The problem is that baseball — as a sport and as an industry — needs broad mass appeal to prosper, but broad mass appeal doesn’t (necessarily) work in each individual owner’s short-term profit-maximizing interest. The sport needs kids, and kids tend to be significantly poorer than adults; the sport needs non-white fans, and ditto. Your utilization argument is a good one, but it’s still possible that you have to sell someone like Moreno on selling some non-optimally-expensive tickets in order not to cut off your long-term nose to spite your short-term face.

kevinthecomic
9 years ago
Reply to  ReuschelCakes

“most Americans” — I assume you live either on the left or right coast and only listen to the insulated libtard culture prevailing there. If you are in a lower income bracket, this is the greatest place on earth from which to work yourself out of it. stop whining about someone having more than you and get out there and do something about improving your own life.

Roger
9 years ago
Reply to  ReuschelCakes

I know it’s “kevinthecomic” and not “kevinthedemographer” (though he seems about as good at each), but since this is FanGraphs and data is supposed to matter more here than knee-jerk attachment to predecided talking points and emotional appeals, someone with a less comical worldview might be interested in seeing some data.

http://www.epi.org/publication/usa-lags-peer-countries-mobility/

In fact, income mobility is vastly inferior in the US to much of Western Europe, Canada, and Australia.
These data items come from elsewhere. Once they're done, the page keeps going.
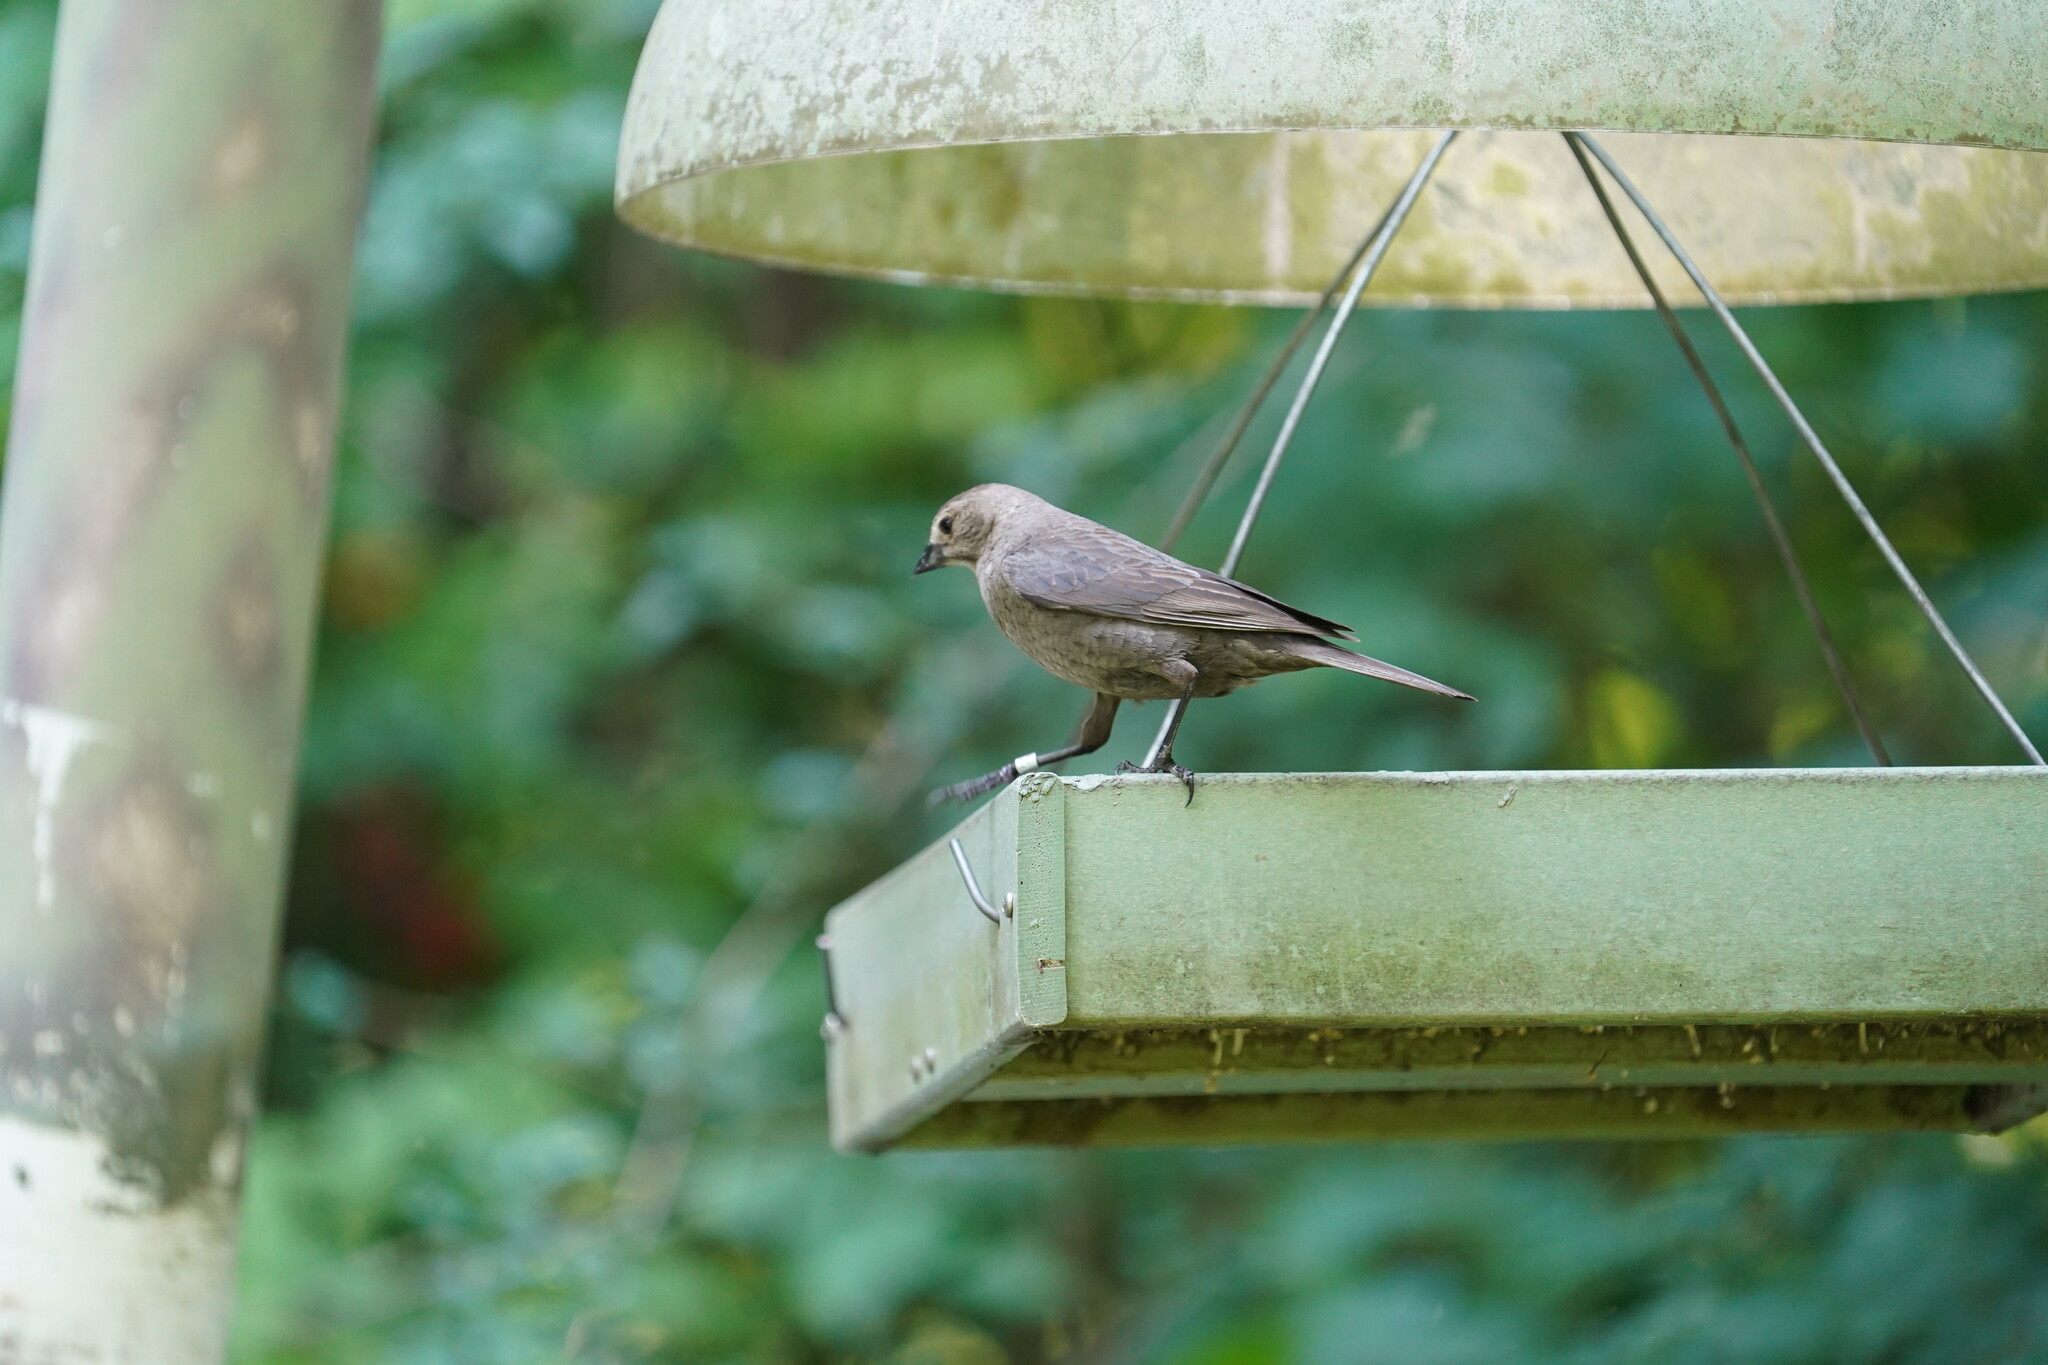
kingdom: Animalia
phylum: Chordata
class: Aves
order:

The Scandinavian social democracies are in fact far better places to “work yourself out of” poverty than the U.S. is, precisely because they work so hard as societies to mitigate poverty’s effects on people.

kevinthecomic
9 years ago
Reply to  ReuschelCakes

C’mon Roger. Presenting something from epi.org as fact? Really? It’s a left-wing think tank with a clear liberal agenda. Give me a break.

Roger
9 years ago
Reply to  ReuschelCakes

Well, you definitely sound like a person worth taking seriously.

Joe D
9 years ago
Reply to  ReuschelCakes

Okay, I’ll bite:

“A new study finds that contrary to widespread belief, it’s no harder to climb the economic ladder in the United States today than it was 20 years ago.

But the study did find that moving up that ladder is still a lot more difficult in the U.S. than in other developed countries.”
Taken from:
http://www.npr.org/2014/01/23/265356290/study-upward-mobility-no-tougher-in-u-s-than-two-decades-ago

Also:
http://www.businessinsider.com/inequality-and-mobility-in-the-united-states-2013-7

The US sucks balls when it comes to income mobility. Kevinthecomic’s claim is ridiculous.

elsicilian
9 years ago
Reply to  ReuschelCakes

If he won’t acknowledge epi.org, then kevinthecomic is unlikely to accept npr.org and/or businessinsider.com as legitimate sources either.

Suffice to say that market segmentation is a fairly well established and relatively uncontroversial business strategy; and anyone who would reduce an honest discussion of a real-life instance of it to “class envy claptrap” is clearly promoting an unrelated ideological agenda.

Bill
9 years ago
Reply to  ReuschelCakes

Under my TeaParty Rock I correctly view decreased mobility into the middle class as a predictable outcome of mindless liberal social engineering, but that’s hardly relevant to the article.

Basically, it looks like the Angels are doing things to allow families on a budget to see games ($5 Saturdays!), but this executive seems to think they aren’t. This doesn’t make a lot of sense, but my guess is this executive is just mindlessly shooting off his mouth. I’m all for a business that wants to only target the wealthy if they think that will work for them, but then they should not expect to be given publicly financed facilities.